Bir köylü için anlatılan odunum hikayesini bilir misiniz?
Bilmeyenler için kısaca anlatayım:
Malum olduğu üzere, evlerde doğal gaz ve tüplerin olmadığı zamanlarda
ısınma, banyo, yemek, çamaşır hepsi odun yakılarak yapılıyordu. Bu sebeple
hemen her şehir veya ilçede odun pazarı vardı. Ve bu isim hala bir çok yerleşim
yerinde mevcuttur. Genelde orman köylüleri de ormanlardan toplayıp/kestikleri
odunları şehre getirirler ve rızklarını temin ederlerdi.
Soğuk bir gün köylü eşeğine yüklediği odunları şehre/kasabaya götürüp satmak için yola çıkar. Ayağında çarıklarla eşeğin yularından çekerek gitmektedir. Yerler ıslaktır ve çarıkları ıslanmıştır. Yolda atıyla gelen zengin bir şahıs köylüye acır. Aralarında şöyle bir konuşma geçer:
- Odunları nereye götürüyorsun?
-Şehre götürüp satacağım.
-Bana satar mısın?
-satarım
-Kaç para?
-Şu kadar lira.
Adam parayı verir ve derki:
-Tamam şuraya yık odunlarını ve köyüne dön.
Köylü şaşırır ve der ki:
-Peki benim odunlarım ne olacak?
-Ne olursa olsun. Sen paranı aldın ya.
-Peki ama benim odunlarım ne olacak?
Adam ne söylediyse köylü "benim odunlarım ne olacak" sözünü tekrarlamış.
Hikaye burada bitiyor.
Bu hikayeyi her dinlediğimde köylünün anlamasında bir problem olduğunu veya
zeka seviyesinin düşük olduğunu düşünürdüm.(Ki bunu anlatanlar da bunun için
anlatırdı)
Yaşımız ilerleyip, emeğin önemini kavradığımda, yardımın nasıl yapılması
gerektiğini kavradığımda köylü abimize hak verdim.

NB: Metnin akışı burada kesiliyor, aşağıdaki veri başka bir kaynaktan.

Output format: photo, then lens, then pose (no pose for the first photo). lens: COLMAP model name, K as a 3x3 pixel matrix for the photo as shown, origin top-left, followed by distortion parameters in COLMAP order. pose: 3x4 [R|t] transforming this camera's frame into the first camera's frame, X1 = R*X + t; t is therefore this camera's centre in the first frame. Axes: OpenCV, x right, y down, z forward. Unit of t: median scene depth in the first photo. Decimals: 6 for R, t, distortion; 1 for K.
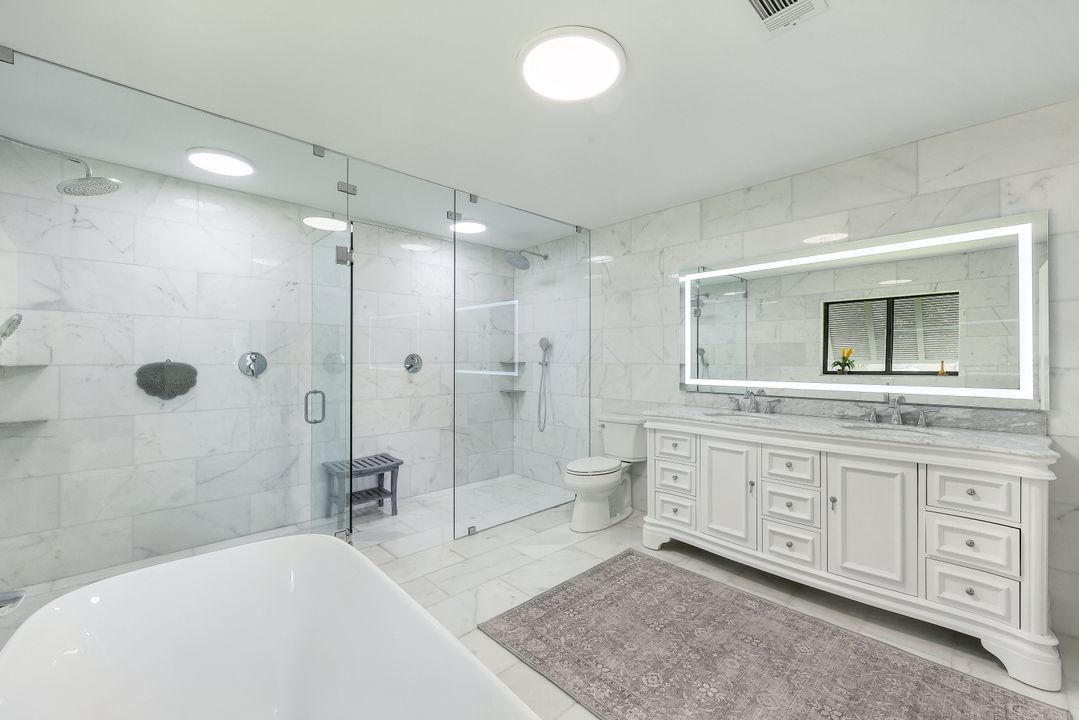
lens RADIAL K [[451.0, 0, 542.2], [0, 451.0, 359.1], [0, 0, 1]] dist [0.000834, 0.000106]
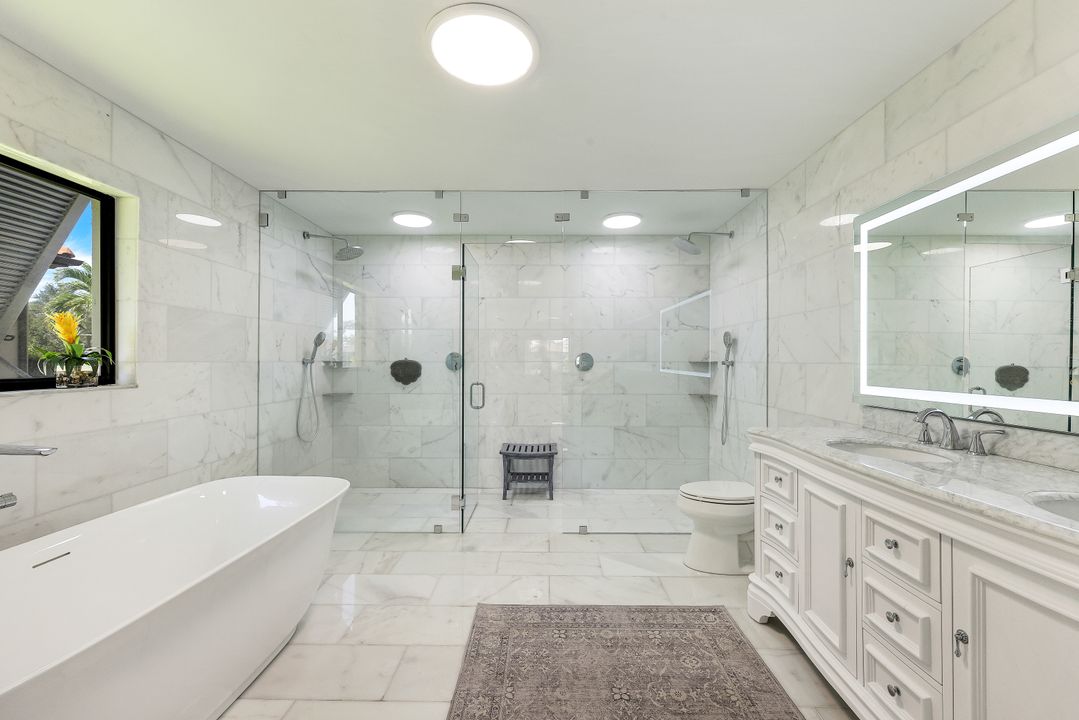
lens RADIAL K [[451.0, 0, 542.2], [0, 451.0, 359.1], [0, 0, 1]] dist [0.000834, 0.000106]
pose [[0.701152, -0.002643, -0.713007, 0.487377], [-0.000986, 0.999989, -0.004676, 0.009620], [0.713011, 0.003981, 0.701141, 0.237694]]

Düşünün! siz bir şeye emek verdiniz bir ürün elde ettiniz. Sizin bir işe
yaradığınız düşüncesi, birilerine faydalı olduğunuz düşüncesi sizi değerli ve
mutlu yapar.
Bu köylü abimiz, odunları toplarken / keserken ve getirirken sadece parayı
mı düşünmüştür acaba?
Mesela bu odunların satın alan kişinin hanımı tarafından sobada yakıldığını
dışarıdan üşüyerek gelen aile fertlerinin ısınıp mutlu oluşlarını hayal etmiş
olabilir.
Evin hanımı tarafından odunların incelerinden ocak başında ocak
yakıldığını, üzerinde çorba pişirildiğini, onu yiyenlerin karnının doymasından
dolayı mutlu olduklarını ve şükür ettiklerini hayal etmiş olabilir.

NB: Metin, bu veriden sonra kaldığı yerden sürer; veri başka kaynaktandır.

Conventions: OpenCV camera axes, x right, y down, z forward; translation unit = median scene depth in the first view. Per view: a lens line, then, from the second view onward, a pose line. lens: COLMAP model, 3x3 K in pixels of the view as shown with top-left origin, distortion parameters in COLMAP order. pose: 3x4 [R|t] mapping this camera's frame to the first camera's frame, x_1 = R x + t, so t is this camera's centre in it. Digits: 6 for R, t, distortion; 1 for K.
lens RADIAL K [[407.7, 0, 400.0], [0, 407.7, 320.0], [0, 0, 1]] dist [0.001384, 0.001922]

Evdeki ihtiyarın ılık suyla abdest alıp sobanın yanında namazını kıldığını,
odunların yaratıcısı Allah Teala'ya şükür ettiğini ve onların evlerine
gelmesine vesile olduğu için kendisine de gıyaben dua ettiğini hayal etmiş
olabilir.
Veya odunlarının vasıtasıyla yapılan daha değişik güzel şeyler hayal etmiş
olabilir. Bütün bu mutluluklarda kendisinin de payı olduğunu düşünüp işini
zevkle yapmış olabilir.
İşte siz parasını verip odunları tabiri caizse çöpe attırdığınızda o
köylünün bütün hayallerini yıkmış ve sadece para kazanmak için çalışan basit
bir kimse konumuna sokmuş oluyorsunuz. Bu sebeple köylü amca soruyor
"benim odunlarım ne olacak?" Demek istiyor ki: "Benim odunlarım bir işe yaramayacak mı? birilerinin bir
ihtiyacını görmeyecek mi? Benim emeğim boşuna mıydı?"

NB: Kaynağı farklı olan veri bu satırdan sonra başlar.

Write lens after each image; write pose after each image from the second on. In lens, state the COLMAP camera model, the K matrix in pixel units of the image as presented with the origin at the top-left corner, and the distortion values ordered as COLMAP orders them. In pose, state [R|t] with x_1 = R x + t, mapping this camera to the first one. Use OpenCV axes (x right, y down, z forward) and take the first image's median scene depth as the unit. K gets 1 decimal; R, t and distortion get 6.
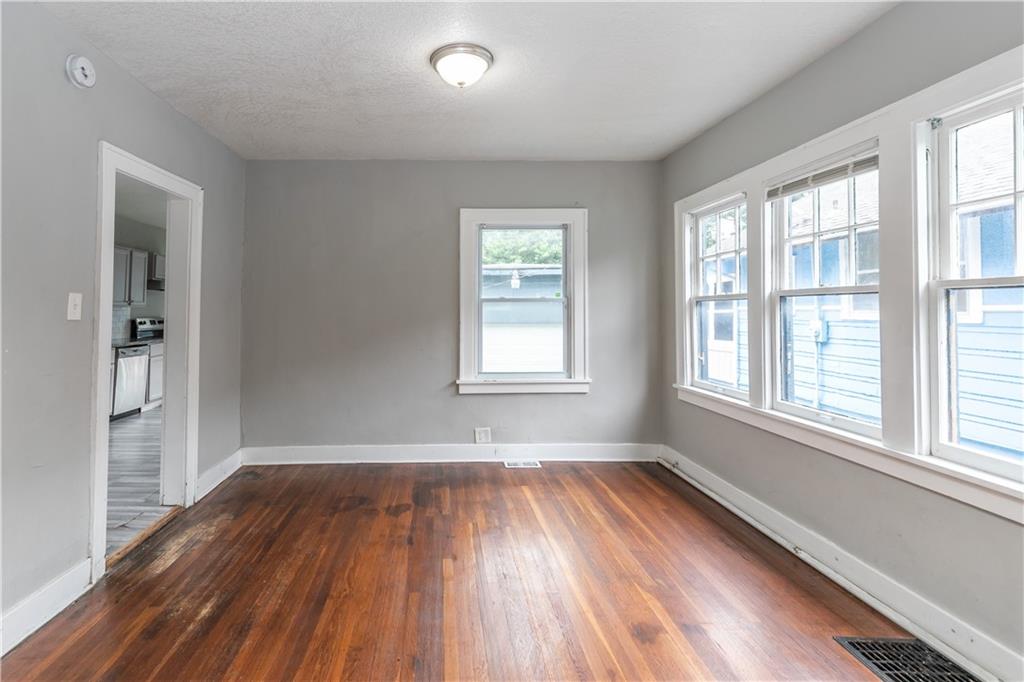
lens RADIAL K [[488.9, 0, 448.1], [0, 488.9, 299.4], [0, 0, 1]] dist [-0.002040, -0.000465]
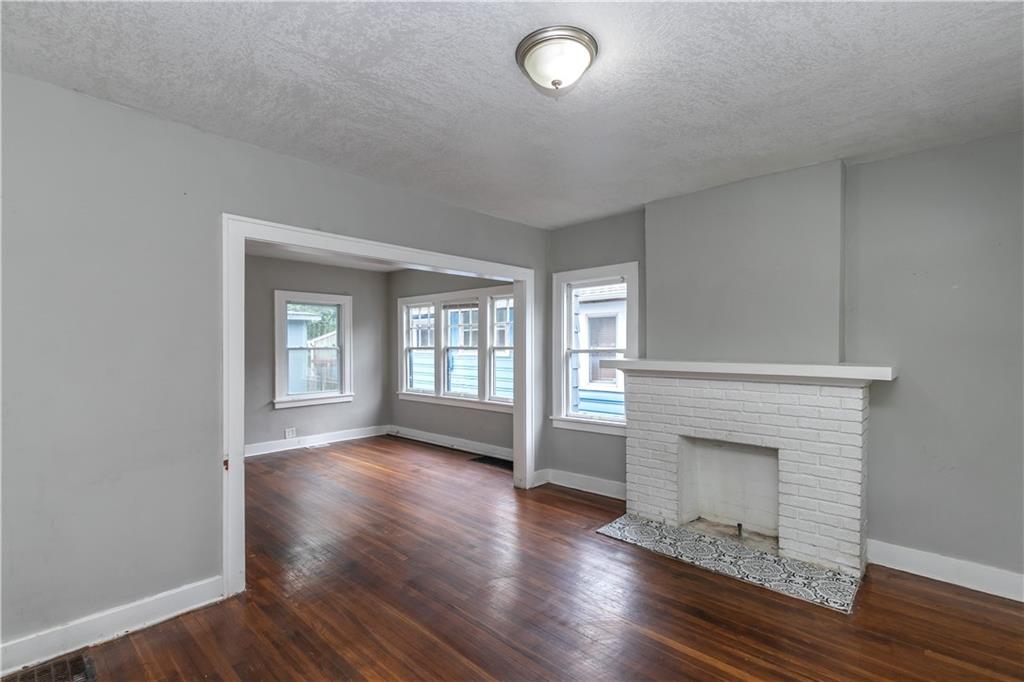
lens RADIAL K [[479.1, 0, 516.2], [0, 479.1, 345.8], [0, 0, 1]] dist [0.005719, -0.000456]
pose [[0.687620, -0.003532, 0.726062, -0.619698], [-0.013796, 0.999744, 0.017928, -0.052682], [-0.725940, -0.022345, 0.687395, -0.678580]]
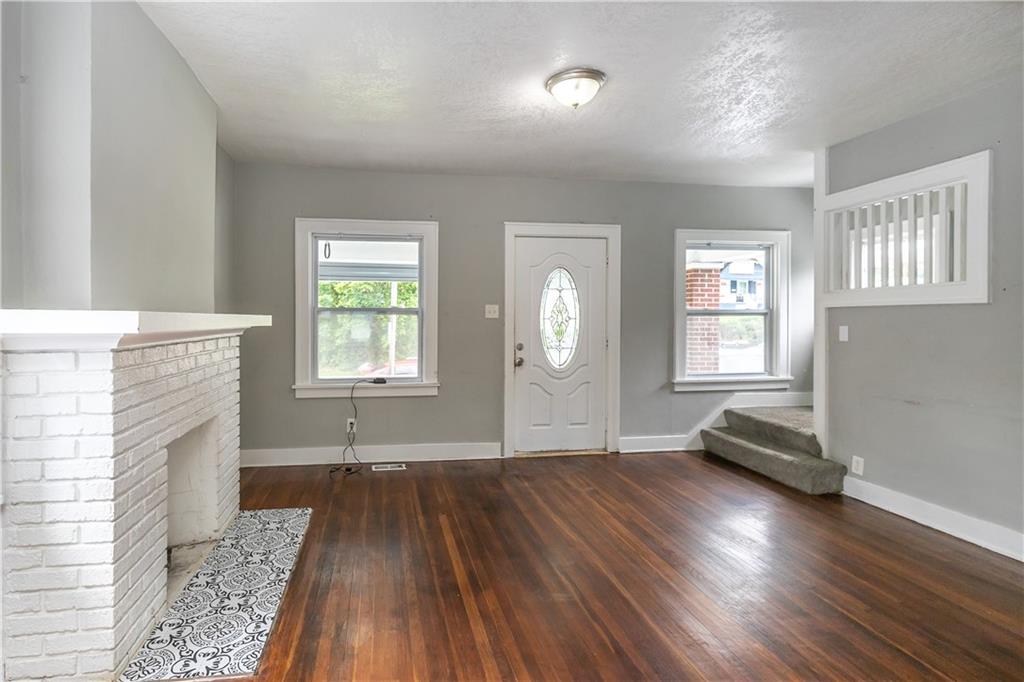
lens RADIAL K [[494.5, 0, 451.3], [0, 494.5, 319.0], [0, 0, 1]] dist [0.000331, 0.000017]
pose [[-0.991850, -0.001044, -0.127408, 0.069934], [0.001295, 0.999832, -0.018274, 0.008005], [0.127406, -0.018290, -0.991682, 0.364535]]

Hem kendisine karşılıksız yardım yapılması onun onurunu da kırmış olabilir.
Zengin şahıs şöyle diyebilirdi:
"Bu odunları satın aldım. Şimdi sen köyüne dön havaların iyi olduğu bir
zaman bunları benim evime getiriver veya bir fakirin evine yıkıver."
O zaman köylünün de hayalleri yıkılmaz, onuru kırılmazdı. Kendisinin
insanların yararına çalışan değerli bir birey olduğu düşüncesi zarar görmezdi.
Üreten insanların çoğu, yaptığı işi sadece para kazanmak için yapmazlar.